**WRITTEN TASK**
In the first block of records below, copy out the lines between the one containing "Page size: 1667x1251." and the one containing "title Políticas de", inclusive, without changing anything.

**RECORDS SHOWN**
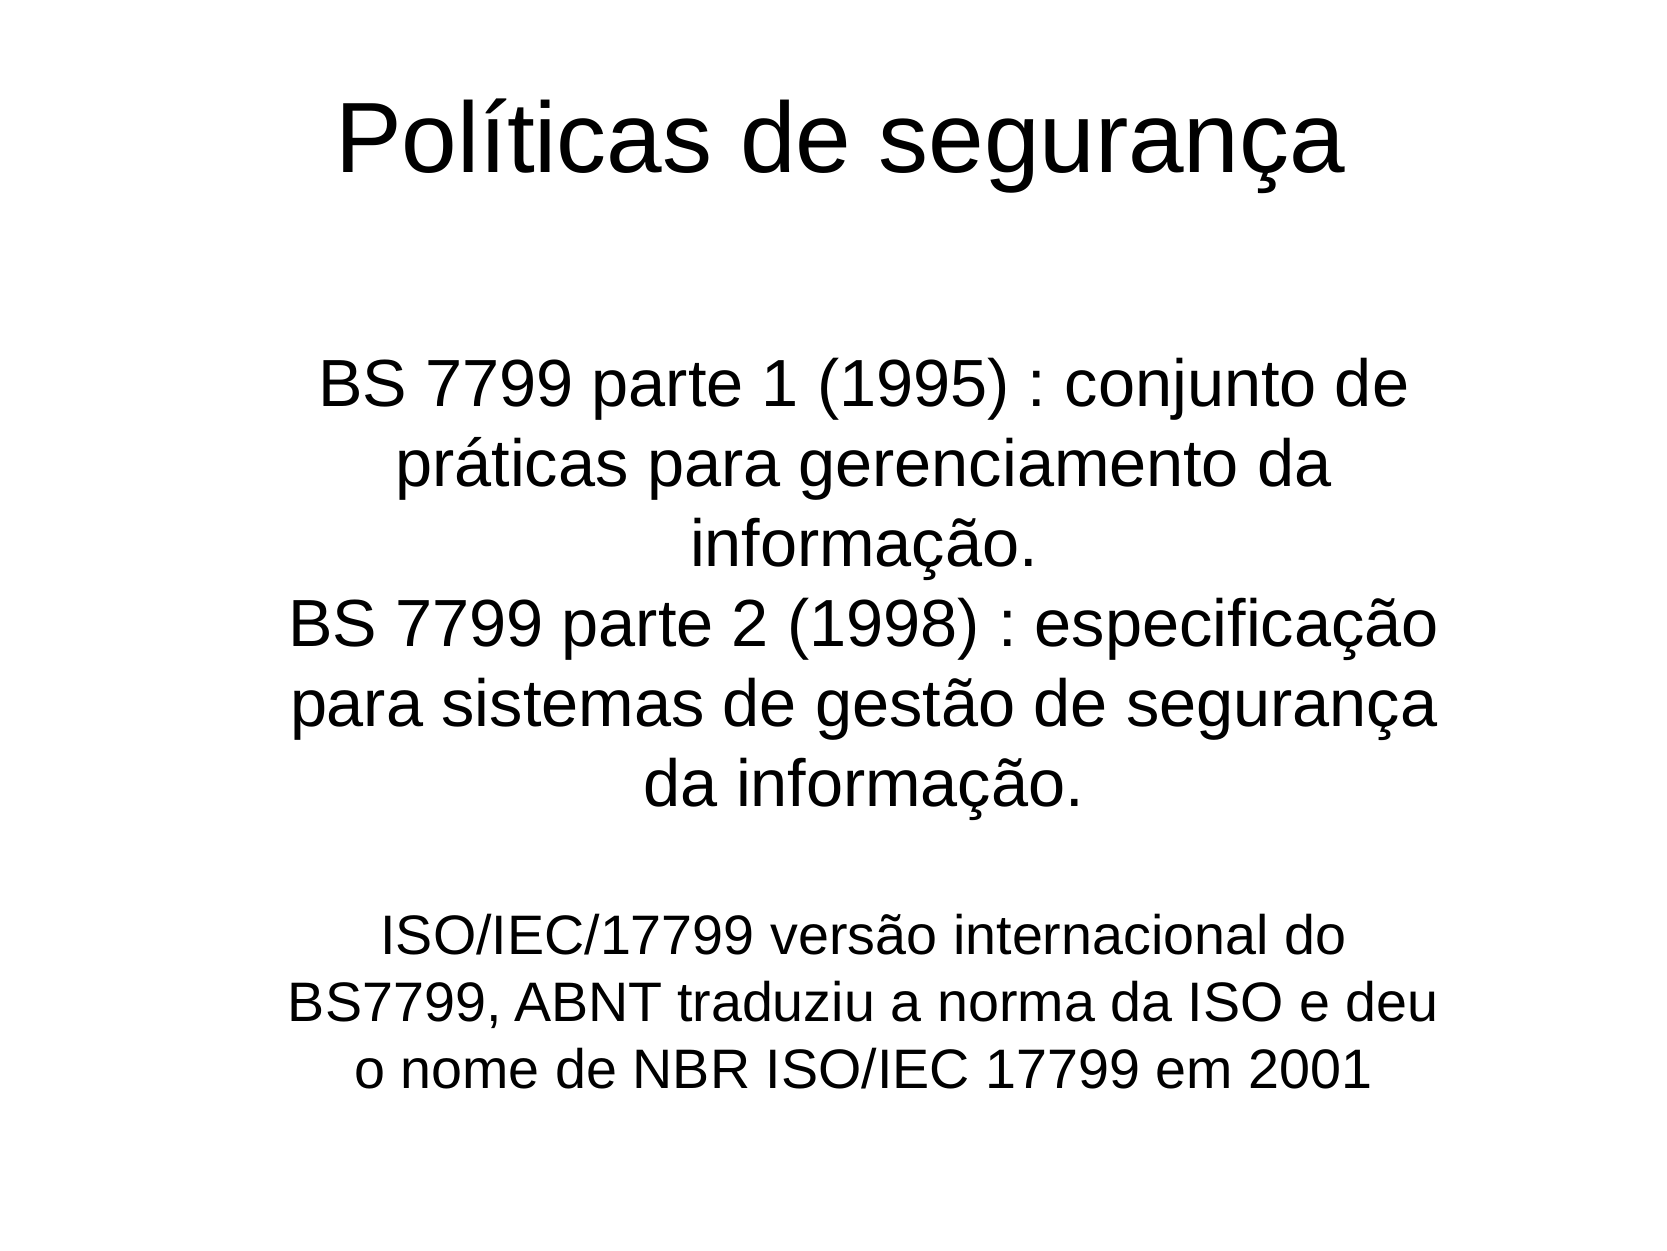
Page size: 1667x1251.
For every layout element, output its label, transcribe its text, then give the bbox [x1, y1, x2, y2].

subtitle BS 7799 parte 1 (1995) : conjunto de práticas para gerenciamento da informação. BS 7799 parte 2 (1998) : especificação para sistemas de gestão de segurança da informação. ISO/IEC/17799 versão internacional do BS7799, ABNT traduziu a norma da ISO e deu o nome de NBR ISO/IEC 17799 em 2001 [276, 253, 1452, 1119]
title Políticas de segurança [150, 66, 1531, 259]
--
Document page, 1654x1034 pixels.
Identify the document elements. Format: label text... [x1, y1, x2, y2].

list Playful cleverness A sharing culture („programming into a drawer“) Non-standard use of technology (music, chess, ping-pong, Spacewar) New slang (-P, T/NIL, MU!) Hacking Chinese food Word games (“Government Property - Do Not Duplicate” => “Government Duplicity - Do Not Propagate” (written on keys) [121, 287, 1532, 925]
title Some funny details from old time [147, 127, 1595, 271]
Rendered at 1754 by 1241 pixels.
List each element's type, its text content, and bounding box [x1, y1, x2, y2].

**RESULT OF THIS TASK**
Page size: 1667x1251.
For every layout element, output its label, transcribe its text, then give the bbox [x1, y1, x2, y2].

subtitle BS 7799 parte 1 (1995) : conjunto de práticas para gerenciamento da informação. BS 7799 parte 2 (1998) : especificação para sistemas de gestão de segurança da informação. ISO/IEC/17799 versão internacional do BS7799, ABNT traduziu a norma da ISO e deu o nome de NBR ISO/IEC 17799 em 2001 [276, 253, 1452, 1119]
title Políticas de segurança [150, 66, 1531, 259]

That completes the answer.